Council notes: "tax reform" dead in the water | News | Halifax, Nova Scotia | THE COAST

Council notes: "tax reform" dead in the water

[Note: Tuesday's 10-hour council meeting covered a lot of ground. I wrote about much of it, here and here, but should probably add a few notes. This post is about the tax reform issue; I'll follow it up with a post further exploring the sewage issue.]

"Tax reform"

Council spent fully two hours debating whether or not to have a future all day meeting to discuss "tax reform." If you think this sounds a little ludicrous, you're right.

Understand that when councillors received their council agendas Friday (which was also when the public and press could first access them), the "tax reform" discussion was agendized in a straight-forward manner: Five policy recommendations were put on the table, and council would vote on each. It was "shit or get off the pot" time so far as "tax reform" was concerned.

But by Monday I started hearing rumours that that straight-forward debate was going to be delayed, and sure enough, first thing at Tuesday's meeting, councillor Reg Rankin moved that council go into a future all-day "retreat" or "workshop" to discuss the issue in a less structured manner.

This proposal sent many councillors into a rage, and I don't blame them. Jim Smith, for example, complained that he spent many hours over the weekend reading through the agenda packet and checking his notes on "tax reform," preparing for what would be the most important discussion in his council career. "Had I known this would be delayed, I could have better prioritized my time," he said dryly, pointing out that some councillors were told of the delay before the weekend, and others not at all.

Smith's right to be upset; this kind of cliquish behaviour, giving inside information to some councillors and leaving others in the dark, is characteristic of council proceedings in recent years.
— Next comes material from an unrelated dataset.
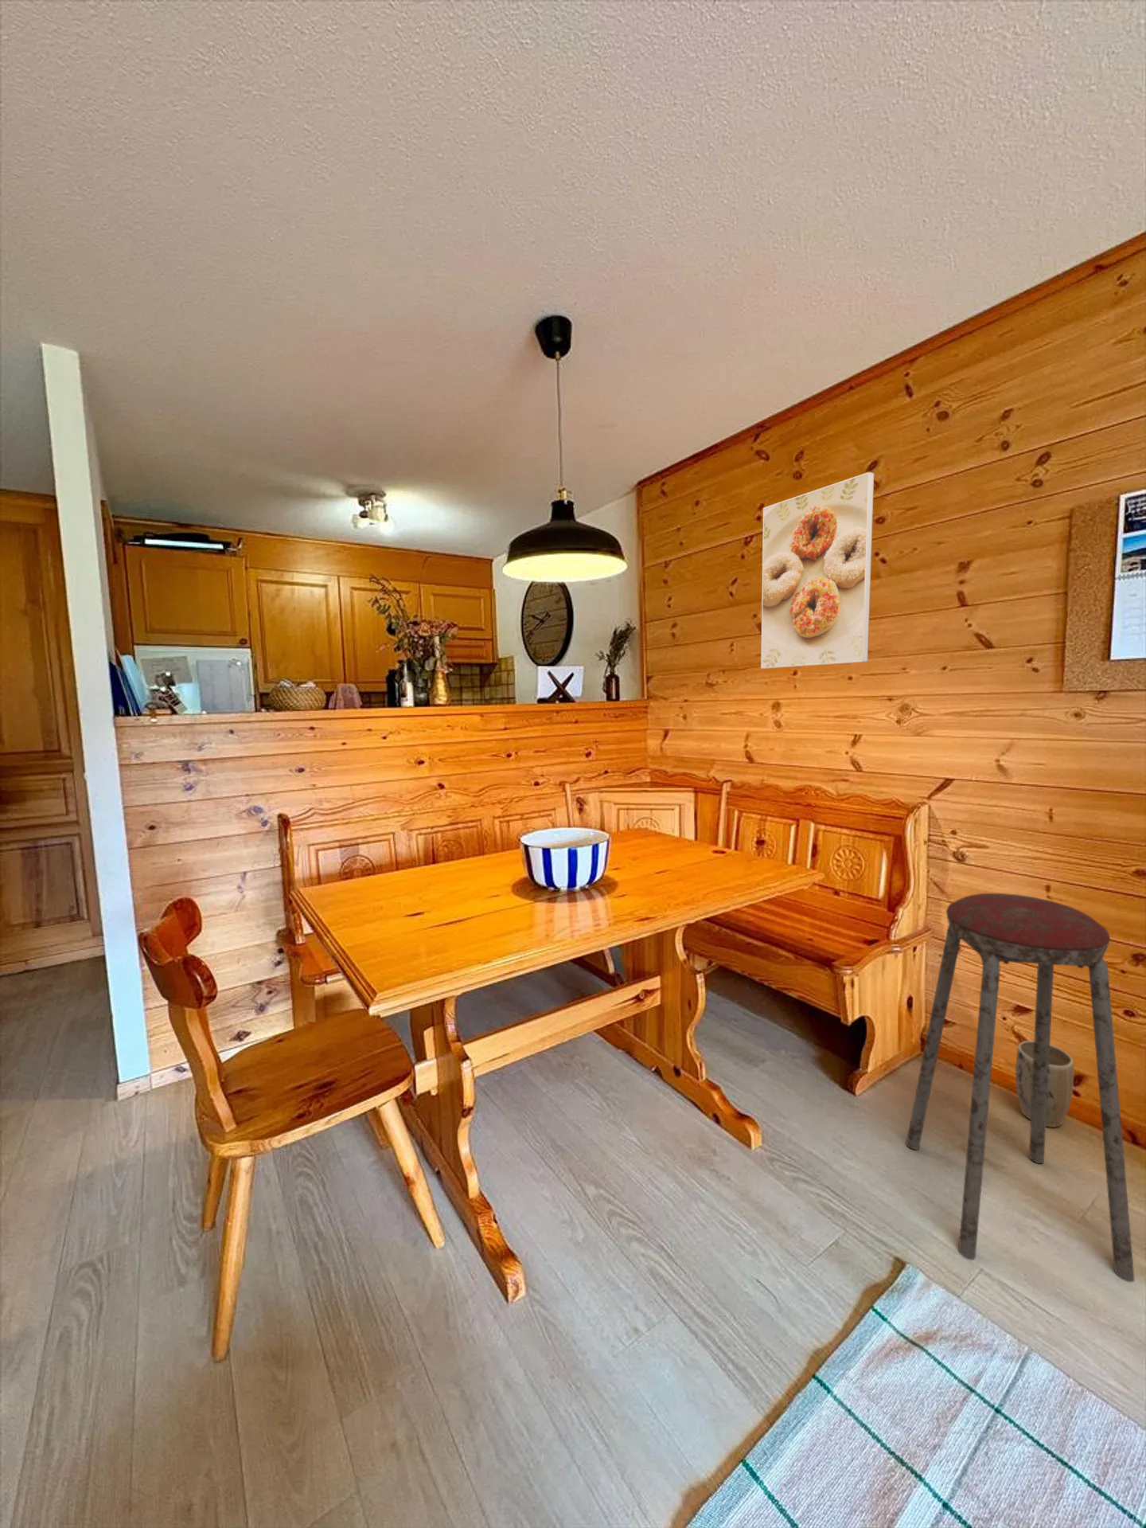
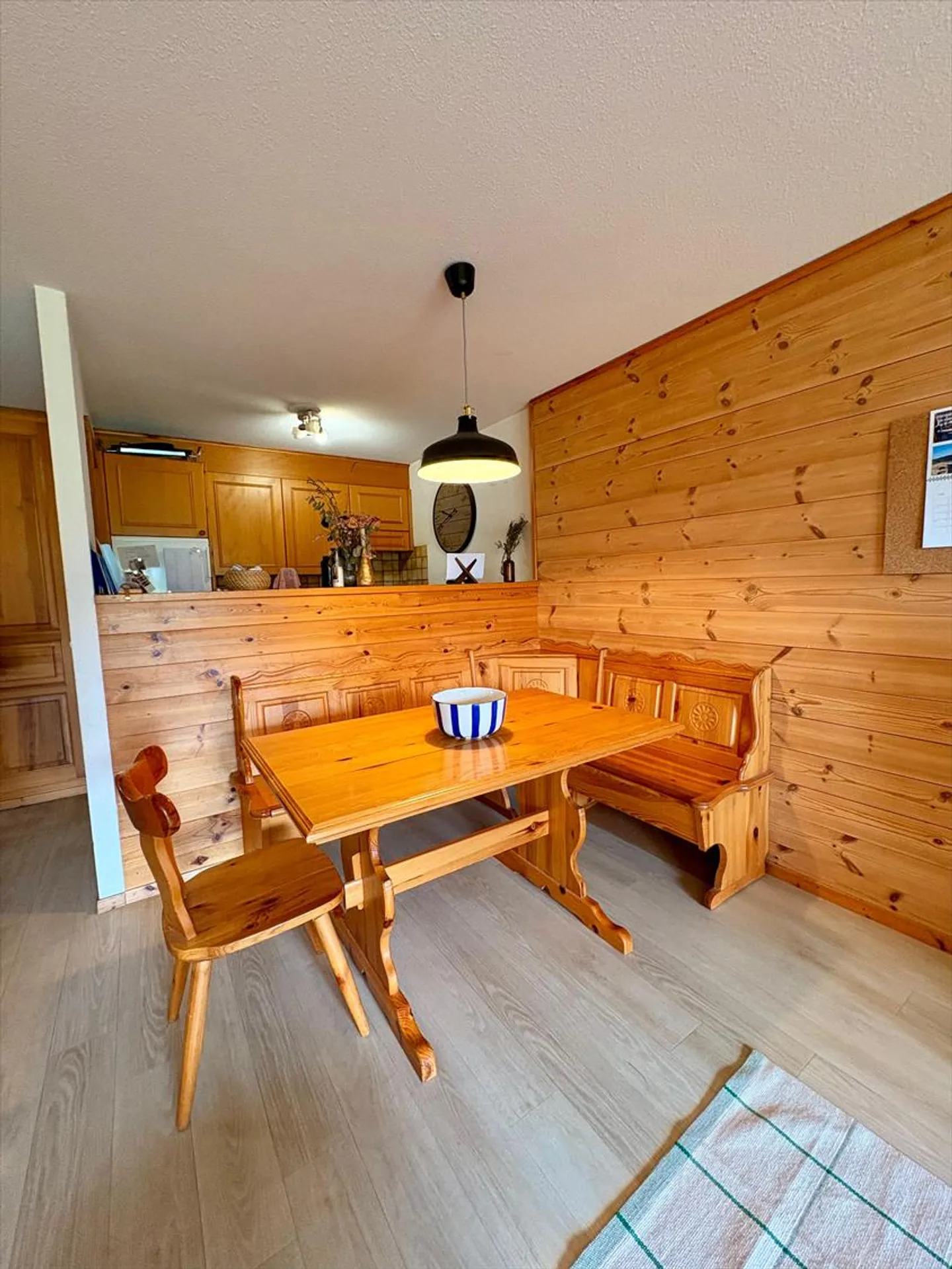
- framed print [760,471,875,668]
- plant pot [1015,1040,1075,1128]
- music stool [905,892,1135,1282]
Rankin should have notified other councillors of his intentions last week, out of simple courtesy.

Regardless, the desire for an all-day workshop stems from the recognition that the "tax reform" effort is becoming derailed. I find this fascinating, and to councillors' credit: the more they examine the proposals, and the more they think about the ramifications of those proposals, the more councillors are individually finding reasons to oppose them. Most of those councillors in opposition are not opposing "tax reform" for ideological reasons, but rather for pragmatic concerns about how it will affect their constituencies, and for concerns about general fairness---when they get into the nuts and bolts of the proposal, they soon find that many of the supposedly rational assumptions behind the various calculations are in fact arbitrary judgement calls, a fact that anyone who falls on the "pay more" side of the equation will immediately point to and condemn as unfair.

[You'll note that I put "tax reform" in quotation marks. I do this because I want to draw attention to the rhetorical ground that has been ceded to "tax reform" proponents-- how can anyone be opposed to reform? Reform is good! In reality, of course, the proposal is to completely scrap the existing tax system and replace it with something else entirely. You might agree with that proposal or not, but it has nothing at all to do with "reform."]

Still, even though many-- by my rough calculation, most-- councillors are now in opposition to "tax reform," there's not yet a consistent rhetorical or ideological thread shared by opponents. So Rankin and other proponents are hoping to use an all-day workshop to cajole the opponents into buying into the plan. Their hope appears to be that a workshop is more conducive to swaying fence sitters than would be possible under the tight rules of debate that govern council meetings.

But I don't think that plan will work. Already several councillors--- Jennifer Watts firstly, but backed up strongly by Gloria McCluskey and Tim Outhit--- have insisted that a workshop not simply consist of "tax reform" proponents bullying opponents. They want outside experts brought in to discuss the matter; McCluskey called for bringing in the academic economists I interviewed for my recent editorial opposing "tax reform."

In the end, council agreed to the workshop, but left open exactly who would attend, the format, etc. All this will apparently be worked out in that secretive agenda setting world managed by CAO Dan English and mayor Peter Kelly. But even if they try to railroad through an entirely pro-"tax reform" workshop, they'll get called on it, and that strategy will backfire.

To summarize: it appears to me that "tax reform" is dead in the water. And, good riddance.